Маленький мальчик восхищался своим отцом. Субботними вечерами он любил наблюдать, как отец чистит табельное оружие, как надевает форму, и был просто счастлив, если ему доверяли чистить отцовские сапоги. Засунув внутрь всю руку до самого плеча, он тщательно намазывает сапог ваксой; для каждой операции приготовлены специальные щетки и тряпочки – целый набор. Когда Вениамин уезжает в командировку, они занимают половину чемодана, который его сын с наслаждением упаковывает и распаковывает, мечтая о тех временах, когда у него будет свой такой же. По мнению Эдуарда, настоящими мужчинами могут считаться только военные, а дети, с которыми стоит дружить, – дети военных. А других он и не знал: семьи старших и младших офицеров, жившие в доме НКВД на Красноармейской улице, ходили друг к другу в гости и презирали гражданских, этих хнычущих, расслабленных существ, имеющих привычку ни с того ни с сего останавливаться посреди тротуара, загораживая путь солдату, который, в отличие от них, ровно и энергично печатает шаг со скоростью шесть километров в час, – Эдуард решил, что до конца жизни будет ходить только так.
На сон грядущий детям на Красноармейской улице рассказывали истории из прошедшей войны, которую русские называют не Второй мировой, как мы, а Великой Отечественной, и во сне дети видели обсыпающиеся траншеи, лошадиные трупы, тела мертвых товарищей с оторванной артиллерийским снарядом головой. Эти истории производили на Эдуарда сильное впечатление. Однако он замечал, что, когда мать рассказывала, отец выглядел смущенным. В ее рассказах речь никогда не шла ни о нем, ни о его подвигах: мать говорила только о его дяде, своем брате, а маленький мальчик не осмеливался спросить: «А ты, папа, ведь ты тоже был на войне? Ты там дрался?»
Нет, он не дрался. Большинство мужчин его возраста смотрели смерти в лицо. Война, напишет позже его сын, пробовала их на зуб, как фальшивую монету, но они были из благородного металла высокой пробы и потому не согнулись. Однако про его отца этого сказать нельзя. Он не заглядывал смерти в глаза. Он воевал в тылу, и жена не упускает случая ему об этом напомнить.

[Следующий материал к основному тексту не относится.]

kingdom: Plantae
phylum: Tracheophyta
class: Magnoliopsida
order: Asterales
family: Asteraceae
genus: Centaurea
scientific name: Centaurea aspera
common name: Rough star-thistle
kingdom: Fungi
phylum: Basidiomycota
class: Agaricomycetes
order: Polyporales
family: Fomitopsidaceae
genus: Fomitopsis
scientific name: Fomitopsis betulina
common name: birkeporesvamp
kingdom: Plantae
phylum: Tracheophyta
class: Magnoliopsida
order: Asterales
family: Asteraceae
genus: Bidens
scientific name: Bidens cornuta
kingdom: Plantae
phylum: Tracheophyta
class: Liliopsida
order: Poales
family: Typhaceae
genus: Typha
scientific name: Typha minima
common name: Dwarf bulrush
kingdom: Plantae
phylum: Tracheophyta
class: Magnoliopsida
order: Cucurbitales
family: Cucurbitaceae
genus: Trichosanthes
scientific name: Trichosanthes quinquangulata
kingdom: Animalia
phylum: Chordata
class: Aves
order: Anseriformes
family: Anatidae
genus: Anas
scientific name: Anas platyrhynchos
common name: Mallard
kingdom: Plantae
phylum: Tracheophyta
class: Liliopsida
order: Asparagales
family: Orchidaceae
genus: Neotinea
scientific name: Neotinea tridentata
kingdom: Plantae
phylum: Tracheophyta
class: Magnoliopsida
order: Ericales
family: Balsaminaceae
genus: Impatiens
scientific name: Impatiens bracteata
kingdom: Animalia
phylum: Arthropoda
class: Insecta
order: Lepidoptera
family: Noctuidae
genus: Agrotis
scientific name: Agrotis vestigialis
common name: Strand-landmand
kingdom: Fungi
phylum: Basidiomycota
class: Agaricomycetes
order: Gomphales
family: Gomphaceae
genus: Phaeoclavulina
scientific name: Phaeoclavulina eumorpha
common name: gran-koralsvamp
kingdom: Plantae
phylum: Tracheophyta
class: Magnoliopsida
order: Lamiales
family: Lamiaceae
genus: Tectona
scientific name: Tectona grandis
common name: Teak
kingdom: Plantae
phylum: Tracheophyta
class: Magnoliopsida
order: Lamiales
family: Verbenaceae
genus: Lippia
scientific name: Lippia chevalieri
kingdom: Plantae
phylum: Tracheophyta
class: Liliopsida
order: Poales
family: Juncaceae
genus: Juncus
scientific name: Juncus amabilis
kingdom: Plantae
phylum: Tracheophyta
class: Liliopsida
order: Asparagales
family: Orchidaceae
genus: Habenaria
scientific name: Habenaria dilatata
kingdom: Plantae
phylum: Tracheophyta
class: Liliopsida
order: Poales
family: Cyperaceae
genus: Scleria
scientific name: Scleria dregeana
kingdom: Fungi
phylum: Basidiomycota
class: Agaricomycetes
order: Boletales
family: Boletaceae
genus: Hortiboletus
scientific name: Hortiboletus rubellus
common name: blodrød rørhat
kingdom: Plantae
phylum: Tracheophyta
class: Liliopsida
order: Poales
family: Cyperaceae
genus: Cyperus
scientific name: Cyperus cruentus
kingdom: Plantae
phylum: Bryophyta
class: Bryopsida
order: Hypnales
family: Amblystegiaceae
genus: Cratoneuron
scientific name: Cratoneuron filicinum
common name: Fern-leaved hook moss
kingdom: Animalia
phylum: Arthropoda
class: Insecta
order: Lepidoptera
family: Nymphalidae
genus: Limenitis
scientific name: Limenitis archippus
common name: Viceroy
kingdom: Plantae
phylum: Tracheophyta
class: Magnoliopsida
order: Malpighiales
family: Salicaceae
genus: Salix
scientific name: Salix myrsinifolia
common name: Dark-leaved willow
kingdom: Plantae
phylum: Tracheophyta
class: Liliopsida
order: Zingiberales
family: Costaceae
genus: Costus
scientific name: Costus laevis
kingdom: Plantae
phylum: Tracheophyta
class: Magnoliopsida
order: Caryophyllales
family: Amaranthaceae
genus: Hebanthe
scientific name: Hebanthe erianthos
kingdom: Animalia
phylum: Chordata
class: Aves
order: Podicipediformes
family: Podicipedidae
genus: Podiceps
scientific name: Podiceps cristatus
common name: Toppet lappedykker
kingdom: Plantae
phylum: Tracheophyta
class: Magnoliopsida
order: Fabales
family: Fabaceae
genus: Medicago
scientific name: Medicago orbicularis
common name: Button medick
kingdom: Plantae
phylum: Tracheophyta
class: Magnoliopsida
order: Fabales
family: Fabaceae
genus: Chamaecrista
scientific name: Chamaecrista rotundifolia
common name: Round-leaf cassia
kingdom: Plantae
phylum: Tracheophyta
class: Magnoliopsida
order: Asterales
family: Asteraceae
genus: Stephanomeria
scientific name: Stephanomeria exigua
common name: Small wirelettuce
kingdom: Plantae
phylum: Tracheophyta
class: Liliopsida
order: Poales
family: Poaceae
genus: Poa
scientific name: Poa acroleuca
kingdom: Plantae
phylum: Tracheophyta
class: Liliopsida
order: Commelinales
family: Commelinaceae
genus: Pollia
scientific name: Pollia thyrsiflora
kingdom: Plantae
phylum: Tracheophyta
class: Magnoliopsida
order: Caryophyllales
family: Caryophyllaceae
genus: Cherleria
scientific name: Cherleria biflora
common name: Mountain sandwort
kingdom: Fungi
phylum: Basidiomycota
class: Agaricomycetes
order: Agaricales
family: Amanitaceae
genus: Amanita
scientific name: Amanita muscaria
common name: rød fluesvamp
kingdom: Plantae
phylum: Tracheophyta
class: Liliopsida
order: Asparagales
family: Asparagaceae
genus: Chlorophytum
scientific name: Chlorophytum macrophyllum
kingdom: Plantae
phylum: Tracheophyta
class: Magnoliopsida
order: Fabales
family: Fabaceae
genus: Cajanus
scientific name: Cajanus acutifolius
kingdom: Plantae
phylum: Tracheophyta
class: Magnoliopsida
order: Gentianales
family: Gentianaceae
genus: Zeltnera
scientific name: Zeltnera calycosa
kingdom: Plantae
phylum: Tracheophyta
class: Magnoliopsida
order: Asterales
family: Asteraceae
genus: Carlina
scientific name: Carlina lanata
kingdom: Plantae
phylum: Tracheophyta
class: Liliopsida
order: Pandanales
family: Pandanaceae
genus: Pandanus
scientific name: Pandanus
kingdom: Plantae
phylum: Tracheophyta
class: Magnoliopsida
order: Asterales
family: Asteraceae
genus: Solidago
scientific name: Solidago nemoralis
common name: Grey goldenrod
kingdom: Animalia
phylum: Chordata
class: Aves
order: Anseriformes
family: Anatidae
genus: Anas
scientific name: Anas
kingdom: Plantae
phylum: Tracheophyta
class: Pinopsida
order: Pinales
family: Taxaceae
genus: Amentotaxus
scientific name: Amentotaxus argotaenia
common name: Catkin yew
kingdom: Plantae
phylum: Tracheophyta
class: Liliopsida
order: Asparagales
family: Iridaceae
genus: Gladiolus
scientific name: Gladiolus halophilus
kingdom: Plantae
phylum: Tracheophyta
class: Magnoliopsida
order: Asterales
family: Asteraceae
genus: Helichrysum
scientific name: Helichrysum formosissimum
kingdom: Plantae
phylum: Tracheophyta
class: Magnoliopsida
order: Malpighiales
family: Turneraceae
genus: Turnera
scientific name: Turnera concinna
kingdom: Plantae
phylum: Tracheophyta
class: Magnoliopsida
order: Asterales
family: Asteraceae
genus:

Эта суровая, уверенная в себе женщина терпеть не могла всяких нежностей. Во всех спорах маленького сына она всегда становилась на сторону его противников. Если его побили, она не утешала сына, а поздравляла с победой обидчика – для того чтобы он не стал бабой, а вырос настоящим мужчиной. Одно из ранних воспоминаний детства у Эдуарда связано с тем, как он в пять лет тяжело заболел отитом. Из ушей тек гной, несколько недель он ничего не слышал. По дороге в диспансер, куда его водила мать, надо было пересекать железнодорожные пути. Он не слышал, а только видел приближающийся поезд: на огромной скорости, в дыму, на них летело железное чудовище, и мальчиком вдруг овладел панический страх: ему показалось, что мать хочет оставить его на рельсах. И он закричал: «Мамочка! Мамочка! Не бросай меня, пожалуйста, под поезд!» Когда он об этом рассказывал, то особо подчеркивал слово «пожалуйста», словно эта вежливая мольба могла отвратить мать от ее зловещего замысла.
Когда в Париже, спустя тридцать лет, мы с ним познакомились, Эдуард любил повторять, что его отец был чекистом, потому что знал, что людям на Западе это слово внушает священный ужас. Однажды, вдоволь насмеявшись над нашими страхами, он признался: «Да бросьте вы выдумывать себе ужастики, мой отец был обыкновенным жандармом, только и всего».
Только и всего? А так ли?
Сразу после революции, когда шла Гражданская война, Троцкий, командующий Красной армией, был вынужден вербовать в ее ряды кадры из царской армии: профессиональных военных, выходцев из буржуазии, то есть людей, не внушающих особого доверия. Чтобы их контролировать, визировать их приказы, а в случае, если кто-нибудь дрогнет, пустить пулю в затылок, был учрежден корпус политических комиссаров. Так родился принцип двойного администрирования, основанный на идее, что для выполнения любой задачи нужны два человека: один выполняет, а другой следит, чтобы исполнение соответствовало марксистско-ленинской идеологии. С армии этот принцип распространился на всё общество, и по ходу дела власти заметили, что нужен еще и третий человек, чтобы держать под контролем второго, и четвертый, чтобы присматривать за третьим, и так далее.